Cell 2018, 175, 159-170.e116.
doi: 10.1016/j.cell.2018.08.065

Multi-level Proteomics Identifies CT45 as a Chemosensitivity Mediator and Immunotherapy Target in Ovarian Cancer.

Most high-grade serous ovarian cancer (HGSOC) patients develop resistance to platinum-based chemotherapy and recur, but 15% remain disease free over a decade. To discover drivers of long-term survival, we quantitatively analyzed the proteomes of platinum-resistant and -sensitive HGSOC patients from minute amounts of formalin-fixed, paraffin-embedded tumors. This revealed cancer/testis antigen 45 (CT45) as an independent prognostic factor associated with a doubling of disease-free survival in advanced-stage HGSOC. Phospho- and interaction proteomics tied CT45 to DNA damage pathways through direct interaction with the PP4 phosphatase complex.

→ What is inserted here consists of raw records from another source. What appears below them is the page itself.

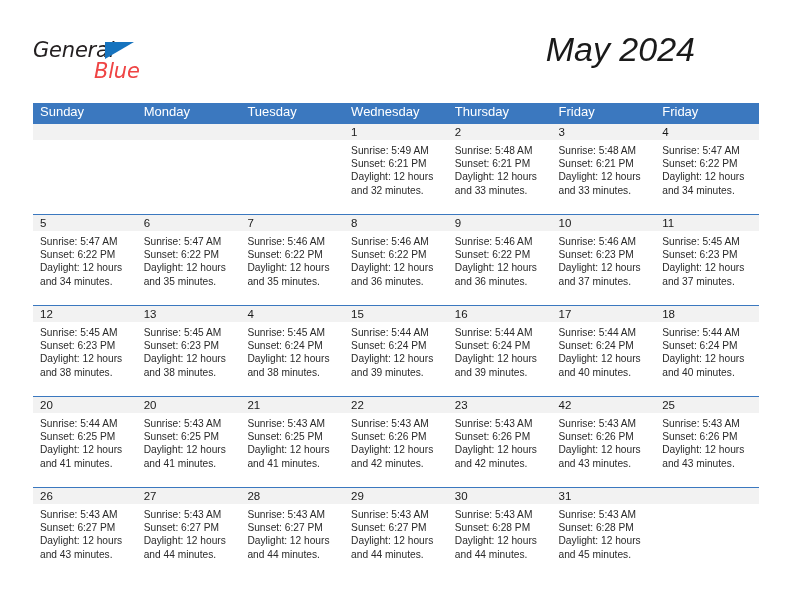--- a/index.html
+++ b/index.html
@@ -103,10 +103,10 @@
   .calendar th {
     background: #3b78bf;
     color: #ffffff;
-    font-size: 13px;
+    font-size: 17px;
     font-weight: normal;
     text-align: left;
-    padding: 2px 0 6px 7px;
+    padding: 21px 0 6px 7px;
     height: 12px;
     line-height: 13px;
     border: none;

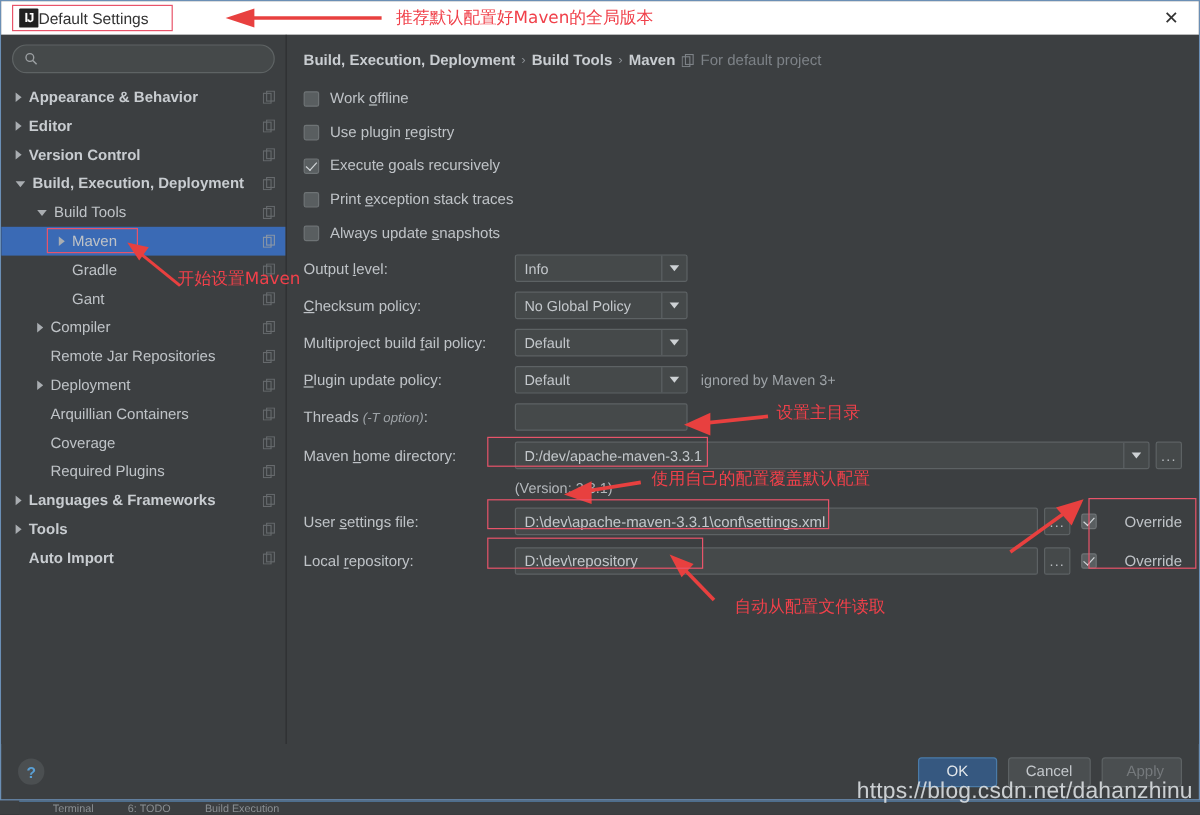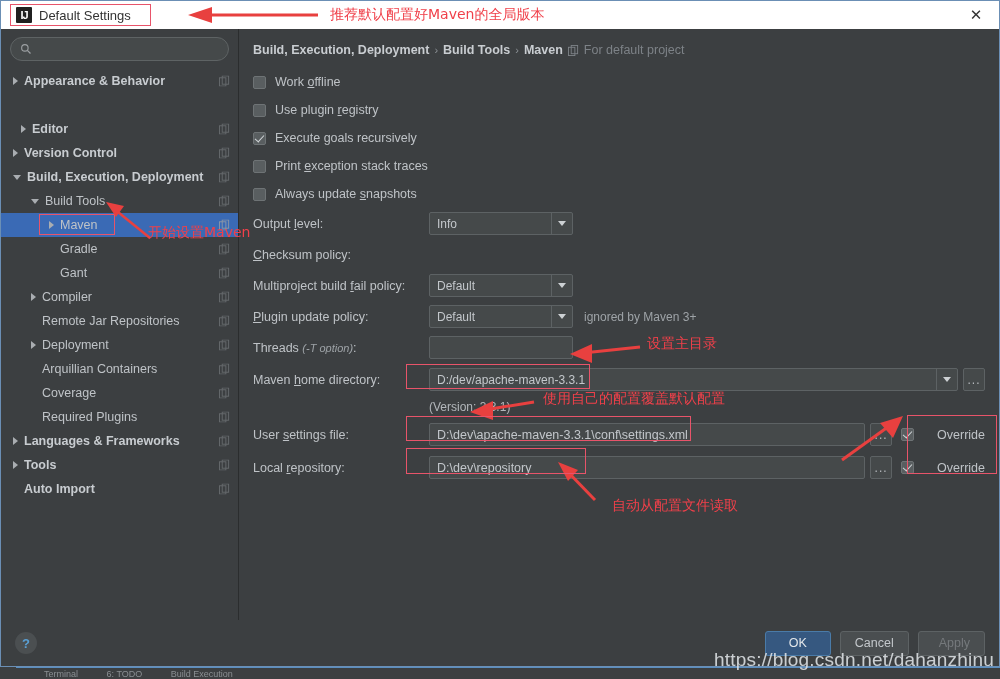--- a/index.html
+++ b/index.html
@@ -40,7 +40,7 @@
     flex: 0 0 28px; position: relative;
   }
   .title-group {
-    display: flex; align-items: center; gap: 7px;
+    display: flex; align-items: center; 
     margin-left: 9px; padding: 2px 19px 2px 5px;
     border: 1.5px solid #e8546a;
   }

In vitro, CT45 regulated PP4 activity, and its high expression led to increased DNA damage and platinum sensitivity. CT45-derived HLA class I peptides, identified by immunopeptidomics, activate patient-derived cytotoxic T cells and promote tumor cell killing. This study highlights the power of clinical cancer proteomics to identify targets for chemo- and immunotherapy and illuminate their biological roles.